## Exercise details
Render every line of the rows below as one numbered list, leaving out any blank lines.

Dataset items
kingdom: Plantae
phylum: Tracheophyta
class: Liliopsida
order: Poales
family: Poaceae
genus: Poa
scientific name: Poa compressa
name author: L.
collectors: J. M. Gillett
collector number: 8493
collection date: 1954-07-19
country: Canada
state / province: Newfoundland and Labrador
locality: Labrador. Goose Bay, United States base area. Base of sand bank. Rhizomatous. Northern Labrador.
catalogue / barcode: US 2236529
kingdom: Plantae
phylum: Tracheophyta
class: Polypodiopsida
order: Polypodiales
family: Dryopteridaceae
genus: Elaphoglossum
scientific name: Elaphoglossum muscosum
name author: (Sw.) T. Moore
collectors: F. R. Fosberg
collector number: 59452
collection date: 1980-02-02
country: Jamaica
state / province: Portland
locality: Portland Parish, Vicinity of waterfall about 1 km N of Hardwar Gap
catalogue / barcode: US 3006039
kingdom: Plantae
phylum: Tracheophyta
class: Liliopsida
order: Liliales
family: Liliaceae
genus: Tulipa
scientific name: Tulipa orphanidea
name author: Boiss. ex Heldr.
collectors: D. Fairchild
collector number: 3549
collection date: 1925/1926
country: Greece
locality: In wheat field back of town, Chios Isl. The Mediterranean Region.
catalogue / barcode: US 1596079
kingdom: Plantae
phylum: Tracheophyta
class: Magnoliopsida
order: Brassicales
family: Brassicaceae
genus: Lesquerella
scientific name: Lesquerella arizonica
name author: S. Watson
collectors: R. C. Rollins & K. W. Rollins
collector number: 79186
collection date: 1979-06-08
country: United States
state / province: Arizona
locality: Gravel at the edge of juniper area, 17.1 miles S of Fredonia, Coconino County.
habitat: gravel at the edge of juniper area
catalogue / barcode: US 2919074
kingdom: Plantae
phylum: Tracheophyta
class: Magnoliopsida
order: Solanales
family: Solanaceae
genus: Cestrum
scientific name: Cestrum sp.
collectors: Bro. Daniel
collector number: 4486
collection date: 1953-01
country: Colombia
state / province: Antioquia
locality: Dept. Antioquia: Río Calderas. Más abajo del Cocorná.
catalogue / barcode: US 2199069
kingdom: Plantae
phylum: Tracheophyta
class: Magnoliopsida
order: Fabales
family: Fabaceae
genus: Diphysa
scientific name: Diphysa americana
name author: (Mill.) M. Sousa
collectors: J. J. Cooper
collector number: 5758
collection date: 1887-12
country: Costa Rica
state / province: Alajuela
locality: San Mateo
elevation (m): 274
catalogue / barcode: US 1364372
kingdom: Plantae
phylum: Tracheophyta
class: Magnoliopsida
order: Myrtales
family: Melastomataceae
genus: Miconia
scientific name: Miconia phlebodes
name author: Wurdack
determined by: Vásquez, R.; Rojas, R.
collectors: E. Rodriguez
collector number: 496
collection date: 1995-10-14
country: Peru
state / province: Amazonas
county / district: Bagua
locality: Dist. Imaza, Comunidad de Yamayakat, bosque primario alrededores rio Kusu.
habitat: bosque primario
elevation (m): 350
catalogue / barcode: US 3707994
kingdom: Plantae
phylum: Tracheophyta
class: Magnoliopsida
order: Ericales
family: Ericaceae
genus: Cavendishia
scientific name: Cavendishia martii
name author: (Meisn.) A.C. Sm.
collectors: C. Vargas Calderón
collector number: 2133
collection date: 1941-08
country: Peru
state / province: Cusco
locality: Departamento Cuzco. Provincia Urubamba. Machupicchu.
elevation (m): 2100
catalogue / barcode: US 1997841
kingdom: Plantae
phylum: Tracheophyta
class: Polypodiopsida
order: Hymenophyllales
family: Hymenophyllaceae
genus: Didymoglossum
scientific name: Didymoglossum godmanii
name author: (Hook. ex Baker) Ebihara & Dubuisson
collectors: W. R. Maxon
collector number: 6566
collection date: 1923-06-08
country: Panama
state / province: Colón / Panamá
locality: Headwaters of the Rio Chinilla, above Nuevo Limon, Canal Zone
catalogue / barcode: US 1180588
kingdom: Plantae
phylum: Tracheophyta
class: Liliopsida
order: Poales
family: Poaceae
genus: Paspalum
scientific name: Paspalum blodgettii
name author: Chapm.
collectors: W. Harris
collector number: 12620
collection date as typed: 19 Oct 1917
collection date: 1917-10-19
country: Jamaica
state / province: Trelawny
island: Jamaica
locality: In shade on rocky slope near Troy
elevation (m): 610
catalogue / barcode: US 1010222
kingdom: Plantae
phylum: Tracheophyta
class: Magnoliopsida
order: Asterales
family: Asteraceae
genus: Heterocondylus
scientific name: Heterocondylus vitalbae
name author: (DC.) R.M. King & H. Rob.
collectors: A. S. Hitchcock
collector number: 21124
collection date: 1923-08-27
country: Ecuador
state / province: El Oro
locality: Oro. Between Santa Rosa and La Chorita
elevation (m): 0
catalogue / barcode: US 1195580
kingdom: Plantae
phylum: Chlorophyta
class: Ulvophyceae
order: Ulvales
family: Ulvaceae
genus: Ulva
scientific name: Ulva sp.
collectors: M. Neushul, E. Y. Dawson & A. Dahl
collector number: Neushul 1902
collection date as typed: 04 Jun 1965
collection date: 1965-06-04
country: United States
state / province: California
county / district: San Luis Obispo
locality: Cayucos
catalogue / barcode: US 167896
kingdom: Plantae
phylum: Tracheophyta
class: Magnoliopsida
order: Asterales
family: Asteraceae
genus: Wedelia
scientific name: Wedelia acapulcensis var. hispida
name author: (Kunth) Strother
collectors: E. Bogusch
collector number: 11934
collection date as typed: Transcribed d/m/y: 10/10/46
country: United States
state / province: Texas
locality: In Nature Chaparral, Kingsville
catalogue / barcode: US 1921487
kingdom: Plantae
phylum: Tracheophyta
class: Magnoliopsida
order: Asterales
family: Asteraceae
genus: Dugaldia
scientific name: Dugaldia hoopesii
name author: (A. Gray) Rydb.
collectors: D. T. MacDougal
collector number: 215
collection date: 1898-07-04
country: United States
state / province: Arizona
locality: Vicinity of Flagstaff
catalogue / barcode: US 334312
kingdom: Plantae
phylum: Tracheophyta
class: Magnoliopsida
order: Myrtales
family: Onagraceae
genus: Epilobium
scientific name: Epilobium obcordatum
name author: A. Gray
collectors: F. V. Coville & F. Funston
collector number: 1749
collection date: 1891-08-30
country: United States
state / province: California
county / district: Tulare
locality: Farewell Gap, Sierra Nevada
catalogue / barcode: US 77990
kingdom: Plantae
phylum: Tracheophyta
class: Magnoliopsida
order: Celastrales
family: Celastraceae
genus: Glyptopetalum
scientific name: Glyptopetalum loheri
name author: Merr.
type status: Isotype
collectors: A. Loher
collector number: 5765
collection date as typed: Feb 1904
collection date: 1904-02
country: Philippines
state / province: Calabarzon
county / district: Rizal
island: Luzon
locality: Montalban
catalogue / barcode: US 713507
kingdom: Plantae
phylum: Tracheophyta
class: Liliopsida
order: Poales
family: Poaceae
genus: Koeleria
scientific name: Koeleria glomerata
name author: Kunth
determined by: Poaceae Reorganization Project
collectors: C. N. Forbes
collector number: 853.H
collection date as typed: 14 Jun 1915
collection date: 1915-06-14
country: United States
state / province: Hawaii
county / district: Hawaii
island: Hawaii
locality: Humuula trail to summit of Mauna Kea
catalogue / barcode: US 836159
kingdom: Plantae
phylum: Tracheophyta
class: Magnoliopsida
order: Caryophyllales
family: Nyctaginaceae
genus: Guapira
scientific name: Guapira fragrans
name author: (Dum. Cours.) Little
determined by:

## Task solution
1. kingdom: Plantae
2. phylum: Tracheophyta
3. class: Liliopsida
4. order: Poales
5. family: Poaceae
6. genus: Poa
7. scientific name: Poa compressa
8. name author: L.
9. collectors: J. M. Gillett
10. collector number: 8493
11. collection date: 1954-07-19
12. country: Canada
13. state / province: Newfoundland and Labrador
14. locality: Labrador. Goose Bay, United States base area. Base of sand bank. Rhizomatous. Northern Labrador.
15. catalogue / barcode: US 2236529
16. kingdom: Plantae
17. phylum: Tracheophyta
18. class: Polypodiopsida
19. order: Polypodiales
20. family: Dryopteridaceae
21. genus: Elaphoglossum
22. scientific name: Elaphoglossum muscosum
23. name author: (Sw.) T. Moore
24. collectors: F. R. Fosberg
25. collector number: 59452
26. collection date: 1980-02-02
27. country: Jamaica
28. state / province: Portland
29. locality: Portland Parish, Vicinity of waterfall about 1 km N of Hardwar Gap
30. catalogue / barcode: US 3006039
31. kingdom: Plantae
32. phylum: Tracheophyta
33. class: Liliopsida
34. order: Liliales
35. family: Liliaceae
36. genus: Tulipa
37. scientific name: Tulipa orphanidea
38. name author: Boiss. ex Heldr.
39. collectors: D. Fairchild
40. collector number: 3549
41. collection date: 1925/1926
42. country: Greece
43. locality: In wheat field back of town, Chios Isl. The Mediterranean Region.
44. catalogue / barcode: US 1596079
45. kingdom: Plantae
46. phylum: Tracheophyta
47. class: Magnoliopsida
48. order: Brassicales
49. family: Brassicaceae
50. genus: Lesquerella
51. scientific name: Lesquerella arizonica
52. name author: S. Watson
53. collectors: R. C. Rollins & K. W. Rollins
54. collector number: 79186
55. collection date: 1979-06-08
56. country: United States
57. state / province: Arizona
58. locality: Gravel at the edge of juniper area, 17.1 miles S of Fredonia, Coconino County.
59. habitat: gravel at the edge of juniper area
60. catalogue / barcode: US 2919074
61. kingdom: Plantae
62. phylum: Tracheophyta
63. class: Magnoliopsida
64. order: Solanales
65. family: Solanaceae
66. genus: Cestrum
67. scientific name: Cestrum sp.
68. collectors: Bro. Daniel
69. collector number: 4486
70. collection date: 1953-01
71. country: Colombia
72. state / province: Antioquia
73. locality: Dept. Antioquia: Río Calderas. Más abajo del Cocorná.
74. catalogue / barcode: US 2199069
75. kingdom: Plantae
76. phylum: Tracheophyta
77. class: Magnoliopsida
78. order: Fabales
79. family: Fabaceae
80. genus: Diphysa
81. scientific name: Diphysa americana
82. name author: (Mill.) M. Sousa
83. collectors: J. J. Cooper
84. collector number: 5758
85. collection date: 1887-12
86. country: Costa Rica
87. state / province: Alajuela
88. locality: San Mateo
89. elevation (m): 274
90. catalogue / barcode: US 1364372
91. kingdom: Plantae
92. phylum: Tracheophyta
93. class: Magnoliopsida
94. order: Myrtales
95. family: Melastomataceae
96. genus: Miconia
97. scientific name: Miconia phlebodes
98. name author: Wurdack
99. determined by: Vásquez, R.; Rojas, R.
100. collectors: E. Rodriguez
101. collector number: 496
102. collection date: 1995-10-14
103. country: Peru
104. state / province: Amazonas
105. county / district: Bagua
106. locality: Dist. Imaza, Comunidad de Yamayakat, bosque primario alrededores rio Kusu.
107. habitat: bosque primario
108. elevation (m): 350
109. catalogue / barcode: US 3707994
110. kingdom: Plantae
111. phylum: Tracheophyta
112. class: Magnoliopsida
113. order: Ericales
114. family: Ericaceae
115. genus: Cavendishia
116. scientific name: Cavendishia martii
117. name author: (Meisn.) A.C. Sm.
118. collectors: C. Vargas Calderón
119. collector number: 2133
120. collection date: 1941-08
121. country: Peru
122. state / province: Cusco
123. locality: Departamento Cuzco. Provincia Urubamba. Machupicchu.
124. elevation (m): 2100
125. catalogue / barcode: US 1997841
126. kingdom: Plantae
127. phylum: Tracheophyta
128. class: Polypodiopsida
129. order: Hymenophyllales
130. family: Hymenophyllaceae
131. genus: Didymoglossum
132. scientific name: Didymoglossum godmanii
133. name author: (Hook. ex Baker) Ebihara & Dubuisson
134. collectors: W. R. Maxon
135. collector number: 6566
136. collection date: 1923-06-08
137. country: Panama
138. state / province: Colón / Panamá
139. locality: Headwaters of the Rio Chinilla, above Nuevo Limon, Canal Zone
140. catalogue / barcode: US 1180588
141. kingdom: Plantae
142. phylum: Tracheophyta
143. class: Liliopsida
144. order: Poales
145. family: Poaceae
146. genus: Paspalum
147. scientific name: Paspalum blodgettii
148. name author: Chapm.
149. collectors: W. Harris
150. collector number: 12620
151. collection date as typed: 19 Oct 1917
152. collection date: 1917-10-19
153. country: Jamaica
154. state / province: Trelawny
155. island: Jamaica
156. locality: In shade on rocky slope near Troy
157. elevation (m): 610
158. catalogue / barcode: US 1010222
159. kingdom: Plantae
160. phylum: Tracheophyta
161. class: Magnoliopsida
162. order: Asterales
163. family: Asteraceae
164. genus: Heterocondylus
165. scientific name: Heterocondylus vitalbae
166. name author: (DC.) R.M. King & H. Rob.
167. collectors: A. S. Hitchcock
168. collector number: 21124
169. collection date: 1923-08-27
170. country: Ecuador
171. state / province: El Oro
172. locality: Oro. Between Santa Rosa and La Chorita
173. elevation (m): 0
174. catalogue / barcode: US 1195580
175. kingdom: Plantae
176. phylum: Chlorophyta
177. class: Ulvophyceae
178. order: Ulvales
179. family: Ulvaceae
180. genus: Ulva
181. scientific name: Ulva sp.
182. collectors: M. Neushul, E. Y. Dawson & A. Dahl
183. collector number: Neushul 1902
184. collection date as typed: 04 Jun 1965
185. collection date: 1965-06-04
186. country: United States
187. state / province: California
188. county / district: San Luis Obispo
189. locality: Cayucos
190. catalogue / barcode: US 167896
191. kingdom: Plantae
192. phylum: Tracheophyta
193. class: Magnoliopsida
194. order: Asterales
195. family: Asteraceae
196. genus: Wedelia
197. scientific name: Wedelia acapulcensis var. hispida
198. name author: (Kunth) Strother
199. collectors: E. Bogusch
200. collector number: 11934
201. collection date as typed: Transcribed d/m/y: 10/10/46
202. country: United States
203. state / province: Texas
204. locality: In Nature Chaparral, Kingsville
205. catalogue / barcode: US 1921487
206. kingdom: Plantae
207. phylum: Tracheophyta
208. class: Magnoliopsida
209. order: Asterales
210. family: Asteraceae
211. genus: Dugaldia
212. scientific name: Dugaldia hoopesii
213. name author: (A. Gray) Rydb.
214. collectors: D. T. MacDougal
215. collector number: 215
216. collection date: 1898-07-04
217. country: United States
218. state / province: Arizona
219. locality: Vicinity of Flagstaff
220. catalogue / barcode: US 334312
221. kingdom: Plantae
222. phylum: Tracheophyta
223. class: Magnoliopsida
224. order: Myrtales
225. family: Onagraceae
226. genus: Epilobium
227. scientific name: Epilobium obcordatum
228. name author: A. Gray
229. collectors: F. V. Coville & F. Funston
230. collector number: 1749
231. collection date: 1891-08-30
232. country: United States
233. state / province: California
234. county / district: Tulare
235. locality: Farewell Gap, Sierra Nevada
236. catalogue / barcode: US 77990
237. kingdom: Plantae
238. phylum: Tracheophyta
239. class: Magnoliopsida
240. order: Celastrales
241. family: Celastraceae
242. genus: Glyptopetalum
243. scientific name: Glyptopetalum loheri
244. name author: Merr.
245. type status: Isotype
246. collectors: A. Loher
247. collector number: 5765
248. collection date as typed: Feb 1904
249. collection date: 1904-02
250. country: Philippines
251. state / province: Calabarzon
252. county / district: Rizal
253. island: Luzon
254. locality: Montalban
255. catalogue / barcode: US 713507
256. kingdom: Plantae
257. phylum: Tracheophyta
258. class: Liliopsida
259. order: Poales
260. family: Poaceae
261. genus: Koeleria
262. scientific name: Koeleria glomerata
263. name author: Kunth
264. determined by: Poaceae Reorganization Project
265. collectors: C. N. Forbes
266. collector number: 853.H
267. collection date as typed: 14 Jun 1915
268. collection date: 1915-06-14
269. country: United States
270. state / province: Hawaii
271. county / district: Hawaii
272. island: Hawaii
273. locality: Humuula trail to summit of Mauna Kea
274. catalogue / barcode: US 836159
275. kingdom: Plantae
276. phylum: Tracheophyta
277. class: Magnoliopsida
278. order: Caryophyllales
279. family: Nyctaginaceae
280. genus: Guapira
281. scientific name: Guapira fragrans
282. name author: (Dum. Cours.) Little
283. determined by:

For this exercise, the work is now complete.